1. L. C. Vogel, R. R. Betz, and M. J. Mulcahey, “Chapter 8 - Spinal cord injuries in children and adolescents,” in Handbook of Clinical Neurology, vol. 109, J. Verhaagen and J. W. McDonald, Eds. Elsevier, 2012, pp. 131–148.

2. Y. Cohen, D. Anaby, and D. Morozov, “Diffusion MRI of the spinal cord: from structural studies to pathology,” NMR Biomed., vol. 30, no. 3, Mar. 2017.

3. M. I. Vargas, J. Boto, and T. R. Meling, “Imaging of the spine and spinal cord: An overview of magnetic resonance imaging (MRI) techniques,” Rev. Neurol. , Aug. 2020.

4. B. De Leener, S. Lévy, S. M. Dupont, V. S. Fonov, N. Stikov, D. Louis Collins, V. Callot, and J. Cohen-Adad, “SCT: Spinal Cord Toolbox, an open-source software for processing spinal cord MRI data,” Neuroimage, vol. 145, no. Pt A, pp. 24–43, Jan. 2017.

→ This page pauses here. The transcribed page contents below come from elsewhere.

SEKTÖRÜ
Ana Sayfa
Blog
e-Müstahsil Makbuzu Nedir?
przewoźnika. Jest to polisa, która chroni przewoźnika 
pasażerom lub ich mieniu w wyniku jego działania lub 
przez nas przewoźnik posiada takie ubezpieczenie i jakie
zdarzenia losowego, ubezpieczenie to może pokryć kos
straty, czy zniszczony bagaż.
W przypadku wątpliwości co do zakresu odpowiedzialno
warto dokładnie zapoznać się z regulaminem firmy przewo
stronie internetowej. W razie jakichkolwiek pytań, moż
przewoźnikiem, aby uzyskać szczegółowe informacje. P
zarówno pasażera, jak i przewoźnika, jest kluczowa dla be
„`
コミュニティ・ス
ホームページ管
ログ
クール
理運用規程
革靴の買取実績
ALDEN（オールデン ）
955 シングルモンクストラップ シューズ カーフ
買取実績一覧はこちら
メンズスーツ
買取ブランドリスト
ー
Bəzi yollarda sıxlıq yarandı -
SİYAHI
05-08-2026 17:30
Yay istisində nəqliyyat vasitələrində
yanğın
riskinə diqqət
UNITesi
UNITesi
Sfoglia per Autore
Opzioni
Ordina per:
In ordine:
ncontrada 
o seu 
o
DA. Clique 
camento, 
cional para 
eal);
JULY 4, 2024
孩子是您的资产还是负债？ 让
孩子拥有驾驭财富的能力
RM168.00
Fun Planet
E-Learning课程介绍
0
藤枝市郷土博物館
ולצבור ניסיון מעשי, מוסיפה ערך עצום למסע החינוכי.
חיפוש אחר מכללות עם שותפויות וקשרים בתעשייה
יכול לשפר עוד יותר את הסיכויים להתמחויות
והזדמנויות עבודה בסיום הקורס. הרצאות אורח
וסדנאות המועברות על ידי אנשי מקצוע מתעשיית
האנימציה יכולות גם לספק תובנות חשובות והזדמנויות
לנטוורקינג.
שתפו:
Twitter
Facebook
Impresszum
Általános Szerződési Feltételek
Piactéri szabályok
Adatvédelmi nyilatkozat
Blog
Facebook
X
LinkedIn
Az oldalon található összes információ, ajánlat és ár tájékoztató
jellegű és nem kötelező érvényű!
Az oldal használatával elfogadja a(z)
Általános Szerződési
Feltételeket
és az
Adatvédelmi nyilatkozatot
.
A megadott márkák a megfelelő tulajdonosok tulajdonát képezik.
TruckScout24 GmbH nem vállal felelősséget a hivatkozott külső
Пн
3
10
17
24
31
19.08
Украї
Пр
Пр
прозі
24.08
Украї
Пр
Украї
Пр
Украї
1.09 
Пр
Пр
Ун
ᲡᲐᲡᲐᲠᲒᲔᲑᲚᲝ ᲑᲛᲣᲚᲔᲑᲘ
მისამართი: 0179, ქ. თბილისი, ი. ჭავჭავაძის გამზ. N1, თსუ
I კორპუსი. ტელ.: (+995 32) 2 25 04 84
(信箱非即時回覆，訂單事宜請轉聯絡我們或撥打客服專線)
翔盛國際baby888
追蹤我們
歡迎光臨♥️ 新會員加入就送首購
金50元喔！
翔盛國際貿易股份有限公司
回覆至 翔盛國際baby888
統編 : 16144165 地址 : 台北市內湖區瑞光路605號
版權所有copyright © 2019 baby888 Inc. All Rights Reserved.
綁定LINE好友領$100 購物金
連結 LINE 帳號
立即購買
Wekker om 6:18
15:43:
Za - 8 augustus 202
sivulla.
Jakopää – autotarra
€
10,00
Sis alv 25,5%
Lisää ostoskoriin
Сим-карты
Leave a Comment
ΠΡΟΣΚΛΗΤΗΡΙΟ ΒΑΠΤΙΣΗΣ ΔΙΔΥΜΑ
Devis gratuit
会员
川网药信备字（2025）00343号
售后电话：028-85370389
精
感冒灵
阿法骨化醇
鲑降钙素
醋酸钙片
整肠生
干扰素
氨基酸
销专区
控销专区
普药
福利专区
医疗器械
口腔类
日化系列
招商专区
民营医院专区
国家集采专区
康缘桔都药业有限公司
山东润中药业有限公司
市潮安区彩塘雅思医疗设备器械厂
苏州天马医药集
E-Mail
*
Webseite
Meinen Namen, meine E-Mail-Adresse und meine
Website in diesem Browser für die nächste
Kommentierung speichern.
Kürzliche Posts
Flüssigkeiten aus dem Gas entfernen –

5. B. De Leener, S. Kadoury, and J. Cohen-Adad, “Robust, accurate and fast automatic segmentation of the spinal cord,” Neuroimage, vol. 98, pp. 528–536, Sep. 2014.

6. Prados F, Ashburner J, Blaiotta C, Brosch T, Carballido-Gamio J, Cardoso MJ, et al. Spinal cord grey matter segmentation challenge. Neuroimage, vol. 152, pp. 312–329, May 2017.

Figures

Figure 1: Pipeline of the proposed method. First, the centerline of the spinal cord is automatically detected using the Spinal Cord Toolbox. Second, the images are cropped into multiple overlapping patches. Then, for each patch, the average radius of the spinal cord is estimated using an edge detection algorithm and fed to the PropSeg algorithm for performing the segmentation. Finally, all overlapping segmentation results, along with the original image, pass through a convolutional neural network for producing the final segmentation result.

Figure 2: Example of segmentation results on a patient with a spinal cord injury.

Figure 3: Dice coefficient alongside the spinal cord on patient with SCI

Figure 4: Dice coefficient alongside the spinal cord on two healthy patients. The values for the two patients were averaged for improved visibility.